The Grateful Dead, from San Francisco's Bay Area, were the key US acid rock
band; their leader, Jerry Garcia, a portly figure with a prodigious beard,
could spin out the solo on "Dark Star" for 25 minutes. Jefferson
Airplane also hailed from San Francisco and defined acid rock in 1967 with
their album, Surrealistic Pillow. It featured "White Rabbit,"
which sneakily refers to the apparent drug consumption in Alice's Adventures
in Wonderland and ends on the line: "Remember what the Dormouse said:
Feed your head, Feed your head." Elsewhere The Doors drew their name
from Aldous Huxley's book, and their leader Jim Morrison sang "The End"

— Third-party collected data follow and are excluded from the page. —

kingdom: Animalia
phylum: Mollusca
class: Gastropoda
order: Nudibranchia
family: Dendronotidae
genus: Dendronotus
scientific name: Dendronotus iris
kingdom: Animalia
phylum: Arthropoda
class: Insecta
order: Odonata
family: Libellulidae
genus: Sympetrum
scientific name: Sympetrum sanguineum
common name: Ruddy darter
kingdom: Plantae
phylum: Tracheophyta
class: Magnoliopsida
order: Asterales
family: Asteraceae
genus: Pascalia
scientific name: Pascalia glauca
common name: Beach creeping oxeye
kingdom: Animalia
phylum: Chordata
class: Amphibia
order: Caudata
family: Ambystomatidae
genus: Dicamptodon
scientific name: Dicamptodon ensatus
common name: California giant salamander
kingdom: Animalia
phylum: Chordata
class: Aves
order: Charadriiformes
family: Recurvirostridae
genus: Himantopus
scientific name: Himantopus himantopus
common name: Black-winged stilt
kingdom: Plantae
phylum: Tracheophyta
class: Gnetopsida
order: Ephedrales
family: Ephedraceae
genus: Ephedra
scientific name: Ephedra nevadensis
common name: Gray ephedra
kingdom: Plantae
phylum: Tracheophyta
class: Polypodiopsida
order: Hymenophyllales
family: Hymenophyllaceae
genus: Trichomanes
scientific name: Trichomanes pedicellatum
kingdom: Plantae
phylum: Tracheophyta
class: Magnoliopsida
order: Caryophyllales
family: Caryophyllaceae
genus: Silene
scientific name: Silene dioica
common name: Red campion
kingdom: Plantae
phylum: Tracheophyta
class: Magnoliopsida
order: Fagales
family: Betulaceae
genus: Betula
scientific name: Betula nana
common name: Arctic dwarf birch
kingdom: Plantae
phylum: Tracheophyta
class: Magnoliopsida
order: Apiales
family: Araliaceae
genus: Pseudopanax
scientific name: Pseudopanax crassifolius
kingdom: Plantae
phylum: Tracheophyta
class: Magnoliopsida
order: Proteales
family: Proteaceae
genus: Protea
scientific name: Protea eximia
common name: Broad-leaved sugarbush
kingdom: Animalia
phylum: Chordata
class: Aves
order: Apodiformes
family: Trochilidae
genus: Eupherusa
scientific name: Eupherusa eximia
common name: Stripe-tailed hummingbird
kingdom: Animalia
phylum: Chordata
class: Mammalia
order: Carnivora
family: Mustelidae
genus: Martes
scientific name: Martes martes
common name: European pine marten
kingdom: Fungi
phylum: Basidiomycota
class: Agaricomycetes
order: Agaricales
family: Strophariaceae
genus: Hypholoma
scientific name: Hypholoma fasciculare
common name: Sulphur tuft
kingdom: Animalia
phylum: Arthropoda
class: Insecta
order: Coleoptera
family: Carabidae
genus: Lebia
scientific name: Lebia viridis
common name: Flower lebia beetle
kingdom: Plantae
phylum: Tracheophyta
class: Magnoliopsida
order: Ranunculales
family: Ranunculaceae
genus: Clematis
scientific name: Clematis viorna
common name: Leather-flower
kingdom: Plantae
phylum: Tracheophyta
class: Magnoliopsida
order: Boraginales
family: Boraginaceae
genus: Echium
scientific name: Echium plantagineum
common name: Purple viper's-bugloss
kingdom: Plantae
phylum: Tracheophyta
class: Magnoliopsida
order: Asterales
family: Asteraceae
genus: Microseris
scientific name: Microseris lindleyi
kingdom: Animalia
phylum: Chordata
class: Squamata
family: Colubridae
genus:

and "Riders on the Storm" in a blurry, reflective drone, like one
intensely drugged.
Watch The Doors performing 'Light My Fire'
In the UK, 1967 was the year of The Beatles' masterpiece, Sergeant Pepper's
Lonely Hearts Club Band, whose early highlight was an hallucinogenic vision
of tangerine trees and marmalade skies called "Lucy in the Sky with
Diamonds". The capitalised letters seemed a dead giveaway, but Paul
McCartney always denied it was a song about LSD. He later revealed that he'd
tried the hallucinogenic, and is thought to be the person who first
introduced it to Bob Dylan. The pre-eminent UK acid band was Pink Floyd in
the days of Syd Barrett and The Piper at the Gates of Dawn. Their song
titles took their cue from space travel – "Astronomy Domine",
"Interstellar Overdrive" – as did the Rolling Stones in their
single burst of psychedelia, "2000 Light Years From Home".
Literature
Because of the fundamental difficulty (pace Aldous Huxley) of evoking an acid
trip in any meaningful way, the literature of LSD is limited. Heroin,
cocaine, marijuana and alcohol may inform The Man with the Golden Arm,
Bright Lights, Big City, Junky and The Lost Weekend, but the acid trip has
proved elusive to prose. Perhaps the most notable literary "trip"
was indeed a genuine trip: the journey taken by Ken Kesey and the Merry
Pranksters in 1964 in a psychedelically painted school bus called "Further".
The pranksters included Neal Cassady, Sandy Lehmann-Haupt, Stewart Brand,
Carolyn Adams (the wife of Jerry Garcia) and two proto-hippies called Wavy
Gravy and The Cadaverous Cowboy. They rolled east to New York, giving out
tabs of acid to strangers, and were immortalised in Tom Wolfe's The Electric
Kool-Aid Acid Test. It was that kinda time – when, in the words of William
Burroughs, "a tiny psychoactive molecule affected almost every aspect
of Western life".
Design
Swirling shapes, paisley patterns, surreally "fat" lettering,
howlingly discordant but vivid colours and lots of strobe effects were the
characteristic of acid art. The acid genre hardly lasted long enough to
establish a niche in art history, but it enjoyed a considerable vogue in the
world of posters. Between 1967 and 1972, there was hardly a "progressive"
rock-gig poster that did not feature distorted lettering and swirly colours.
Much of it was the work of Karl Ferris, a Hastings-born photographer who
worked on the Psychedelic Happening shows of the mid-1960s, and, through
them, met John Lennon, Paul McCartney, Graham Nash, Eric Clapton, T Rex and
Pink Floyd. He brought his fish-eye lens and infrared colour film to several
classic LP covers, including the US versions of Hendrix's three albums,
Donovan's A Gift from a Flower to a Garden and The Hollies' Evolution.
Elsewhere, the market was dominated by Hipgnosis, a British art design group
made up of Storm Thorgerson and Aubrey Powell, who were responsible for the
freaky early covers of Pink Floyd and Genesis. Other artists influenced by
psychedelia include Victor Moscoso and Alan Aldridge.